BEGIN

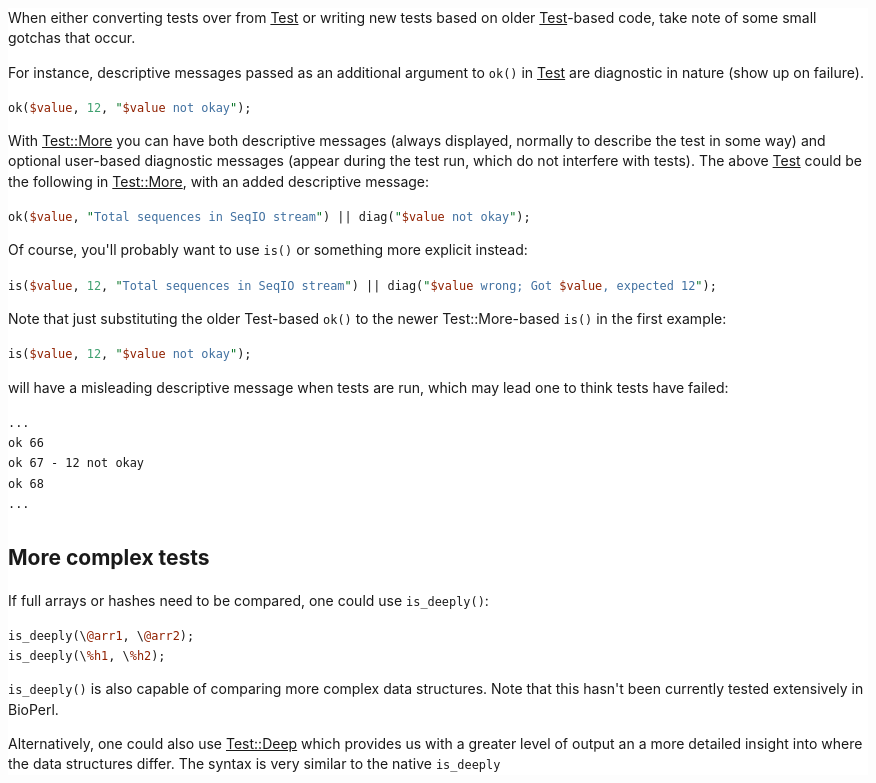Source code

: When either converting tests over from [Test](http://search.cpan.org/search?query=Test&mode=all) or writing new tests based on older [Test](http://search.cpan.org/search?query=Test&mode=all)-based code, take note of some small gotchas that occur.

For instance, descriptive messages passed as an additional argument to `ok()` in [Test](http://search.cpan.org/search?query=Test&mode=all) are diagnostic in nature (show up on failure).

```perl
ok($value, 12, "$value not okay");
```

With [Test::More](http://search.cpan.org/search?query=Test::More&mode=all) you can have both descriptive messages (always displayed, normally to describe the test in some way) and optional user-based diagnostic messages (appear during the test run, which do not interfere with tests). The above [Test](http://search.cpan.org/search?query=Test&mode=all) could be the following in [Test::More](http://search.cpan.org/search?query=Test::More&mode=all), with an added descriptive message:

```perl
ok($value, "Total sequences in SeqIO stream") || diag("$value not okay");
```

Of course, you'll probably want to use `is()` or something more explicit instead:

```perl
is($value, 12, "Total sequences in SeqIO stream") || diag("$value wrong; Got $value, expected 12");
```

Note that just substituting the older Test-based `ok()` to the newer Test::More-based `is()` in the first example:

```perl
is($value, 12, "$value not okay");
```

will have a misleading descriptive message when tests are run, which may lead one to think tests have failed:

```
...
ok 66
ok 67 - 12 not okay
ok 68
...
```

More complex tests
------------------

If full arrays or hashes need to be compared, one could use `is_deeply()`:

```perl
is_deeply(\@arr1, \@arr2);
is_deeply(\%h1, \%h2);
```

`is_deeply()` is also capable of comparing more complex data structures. Note that this hasn't been currently tested extensively in BioPerl.

Alternatively, one could also use [Test::Deep](http://search.cpan.org/~fdaly/Test-Deep-0.096/) which provides us with a greater level of output an a more detailed insight into where the data structures differ. The syntax is very similar to the native `is_deeply`
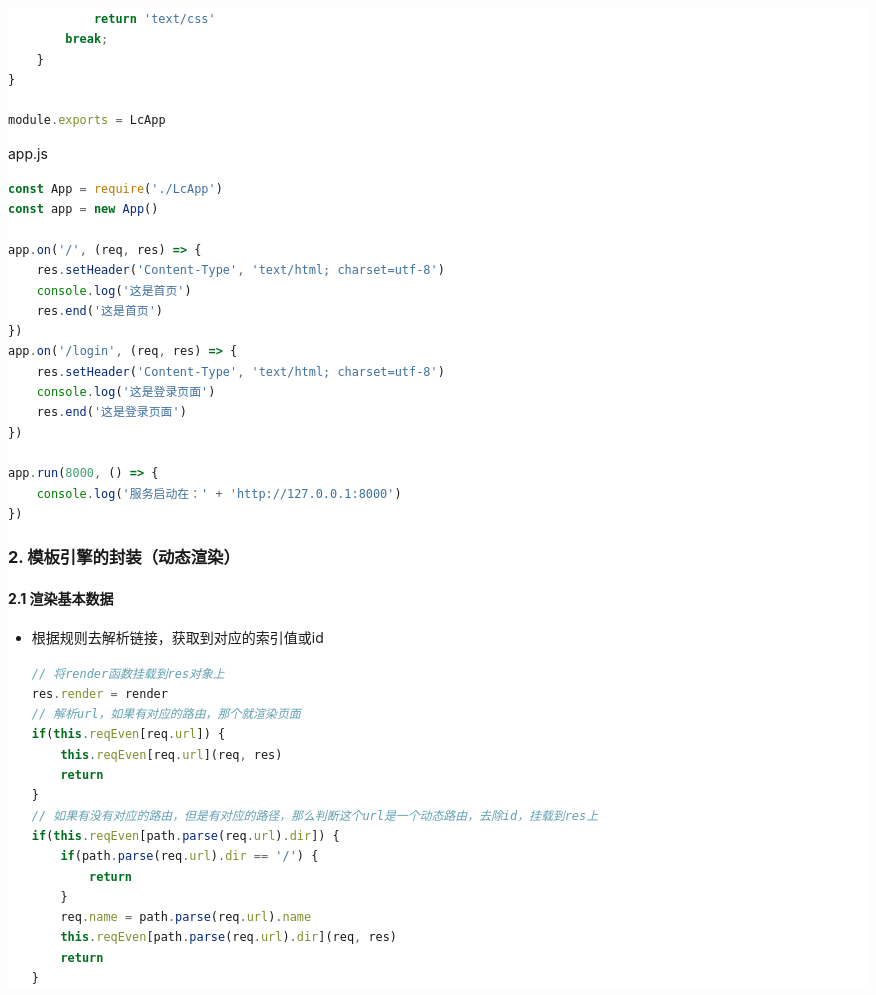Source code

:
 ```js
            return 'text/css'
        break;
    }
}

module.exports = LcApp
```

app.js

```js
const App = require('./LcApp')
const app = new App()

app.on('/', (req, res) => {
    res.setHeader('Content-Type', 'text/html; charset=utf-8')
    console.log('这是首页')
    res.end('这是首页')
})
app.on('/login', (req, res) => {
    res.setHeader('Content-Type', 'text/html; charset=utf-8')
    console.log('这是登录页面')
    res.end('这是登录页面')
})

app.run(8000, () => {
    console.log('服务启动在：' + 'http://127.0.0.1:8000')
})
```

### 2. 模板引擎的封装（动态渲染）

#### 2.1 渲染基本数据

- 根据规则去解析链接，获取到对应的索引值或id

  ```js
  // 将render函数挂载到res对象上
  res.render = render
  // 解析url，如果有对应的路由，那个就渲染页面
  if(this.reqEven[req.url]) {
      this.reqEven[req.url](req, res)
      return
  }
  // 如果有没有对应的路由，但是有对应的路径，那么判断这个url是一个动态路由，去除id，挂载到res上
  if(this.reqEven[path.parse(req.url).dir]) {
      if(path.parse(req.url).dir == '/') {
          return
      }
      req.name = path.parse(req.url).name
      this.reqEven[path.parse(req.url).dir](req, res)
      return
  }
  ```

END

WHAT TO WORK ON
Before handing back the copy, remove the pictures; otherwise print the data exactly.

EXPECTED ANSWER
Source code

: When either converting tests over from [Test](http://search.cpan.org/search?query=Test&mode=all) or writing new tests based on older [Test](http://search.cpan.org/search?query=Test&mode=all)-based code, take note of some small gotchas that occur.

For instance, descriptive messages passed as an additional argument to `ok()` in [Test](http://search.cpan.org/search?query=Test&mode=all) are diagnostic in nature (show up on failure).

```perl
ok($value, 12, "$value not okay");
```

With [Test::More](http://search.cpan.org/search?query=Test::More&mode=all) you can have both descriptive messages (always displayed, normally to describe the test in some way) and optional user-based diagnostic messages (appear during the test run, which do not interfere with tests). The above [Test](http://search.cpan.org/search?query=Test&mode=all) could be the following in [Test::More](http://search.cpan.org/search?query=Test::More&mode=all), with an added descriptive message:

```perl
ok($value, "Total sequences in SeqIO stream") || diag("$value not okay");
```

Of course, you'll probably want to use `is()` or something more explicit instead:

```perl
is($value, 12, "Total sequences in SeqIO stream") || diag("$value wrong; Got $value, expected 12");
```

Note that just substituting the older Test-based `ok()` to the newer Test::More-based `is()` in the first example:

```perl
is($value, 12, "$value not okay");
```

will have a misleading descriptive message when tests are run, which may lead one to think tests have failed:

```
...
ok 66
ok 67 - 12 not okay
ok 68
...
```

More complex tests
------------------

If full arrays or hashes need to be compared, one could use `is_deeply()`:

```perl
is_deeply(\@arr1, \@arr2);
is_deeply(\%h1, \%h2);
```

`is_deeply()` is also capable of comparing more complex data structures. Note that this hasn't been currently tested extensively in BioPerl.

Alternatively, one could also use [Test::Deep](http://search.cpan.org/~fdaly/Test-Deep-0.096/) which provides us with a greater level of output an a more detailed insight into where the data structures differ. The syntax is very similar to the native `is_deeply`
Source code

:
 ```js
            return 'text/css'
        break;
    }
}

module.exports = LcApp
```

app.js

```js
const App = require('./LcApp')
const app = new App()

app.on('/', (req, res) => {
    res.setHeader('Content-Type', 'text/html; charset=utf-8')
    console.log('这是首页')
    res.end('这是首页')
})
app.on('/login', (req, res) => {
    res.setHeader('Content-Type', 'text/html; charset=utf-8')
    console.log('这是登录页面')
    res.end('这是登录页面')
})

app.run(8000, () => {
    console.log('服务启动在：' + 'http://127.0.0.1:8000')
})
```

### 2. 模板引擎的封装（动态渲染）

#### 2.1 渲染基本数据

- 根据规则去解析链接，获取到对应的索引值或id

  ```js
  // 将render函数挂载到res对象上
  res.render = render
  // 解析url，如果有对应的路由，那个就渲染页面
  if(this.reqEven[req.url]) {
      this.reqEven[req.url](req, res)
      return
  }
  // 如果有没有对应的路由，但是有对应的路径，那么判断这个url是一个动态路由，去除id，挂载到res上
  if(this.reqEven[path.parse(req.url).dir]) {
      if(path.parse(req.url).dir == '/') {
          return
      }
      req.name = path.parse(req.url).name
      this.reqEven[path.parse(req.url).dir](req, res)
      return
  }
  ```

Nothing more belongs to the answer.